Beberapa hari sebelum wafatnya, Imam dibawa ke hadapan Muʿtamid. Saat itu, Muʿtamid tampak sangat gelisah, karena ia melihat bahwa seluruh rakyat memuliakan Imam Abu Muhammad (as) dan menempatkannya lebih tinggi daripada semua keturunan Alawi maupun Abbasiyah. Dari sinilah ia kemudian meracuni Imam dengan racun yang sangat mematikan.

Setelah menelan racun, tubuh suci Imam segera dirundung sakit parah. Muʿtamid memerintahkan lima orang pejabat dekatnya, termasuk Nahrir, untuk mengawasi rumah Imam dan memantau setiap kejadian.
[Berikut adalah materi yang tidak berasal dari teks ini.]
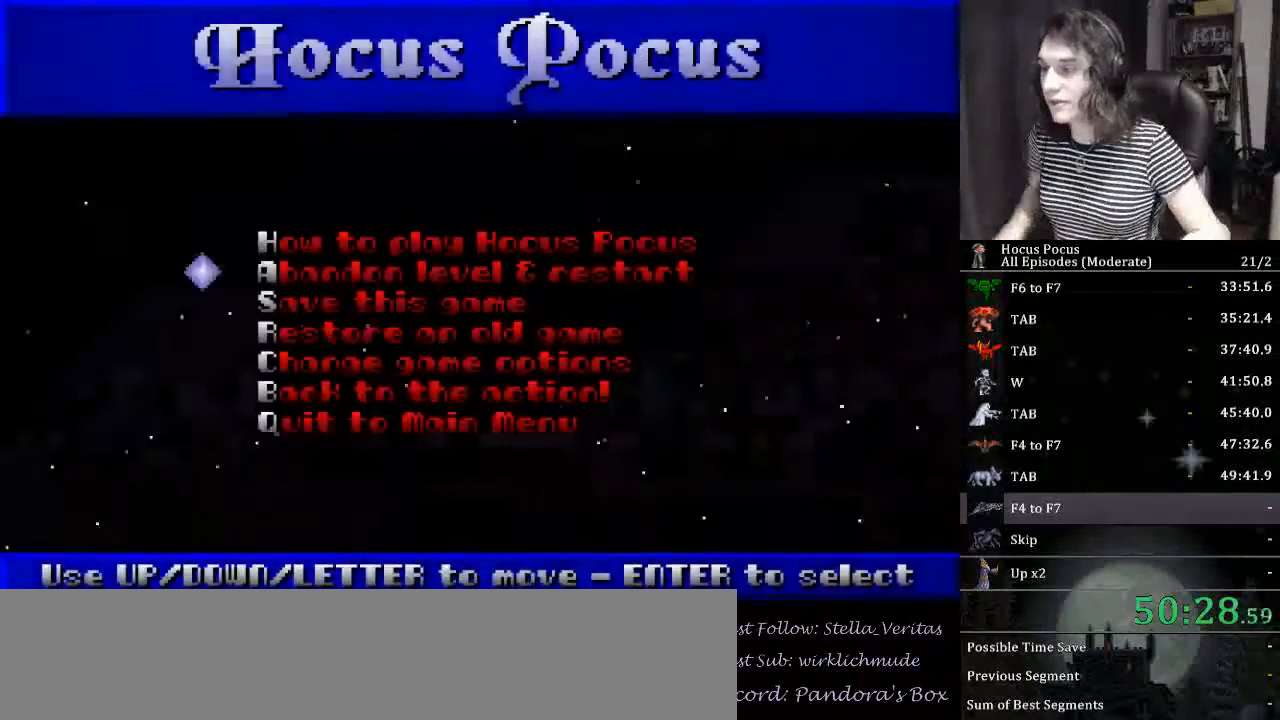
{"keys": [], "events": []}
Ia juga menugaskan dokter-dokter istana agar setiap pagi dan sore memeriksa kondisi Imam. Ketika pada hari kedua sakit beliau semakin parah, Muʿtamid melarang para dokter meninggalkan rumah Imam dan memerintahkan mereka selalu berada di sisi beliau.

Selain dokter-dokter yang diutus, 15 orang lainnya dari pihak khalifah juga ditempatkan di rumah Imam untuk memastikan semua peristiwa bisa disaksikan, dan agar mereka bisa bersaksi seakan Imam wafat dengan “kematian alami.”

Pada malam menjelang wafat, Imam Hasan Askari (as) menulis banyak surat ke berbagai wilayah yang dihuni kaum Syiah, dan mengirimkannya lewat kurir khusus. Kondisi beliau makin melemah, dokter-dokter putus asa, dan setiap saat ajal makin dekat. Dalam detik-detik terakhir, beliau senantiasa berzikir, memuji Allah, dan melantunkan ayat-ayat Al-Qur’an. Akhirnya, beliau menghadap kiblat, dan ruh sucinya terbang ke hadirat Allah.

Tragedi besar itu terjadi pada hari Jumat, 8 Rabi’ul Awwal 260 H, setelah salat Subuh.

Kewafatan beliau begitu mengejutkan kaum Muslimin. Mereka kehilangan pemimpin agung, pembela kaum miskin, anak yatim, dan orang-orang lemah. Tangisan menggema dari rumah Imam, hingga suara ratapan keluarga Nabi terdengar di seluruh kota Samarra.

Berita kesyahidan Imam menyebar cepat laksana petir yang menggetarkan hati. Seluruh kota Samarra diliputi duka. Pasar-pasar ditutup, kantor pemerintahan berhenti, dan suasana perkabungan meliputi kota—seolah Samarra berubah menjadi padang Mahsyar.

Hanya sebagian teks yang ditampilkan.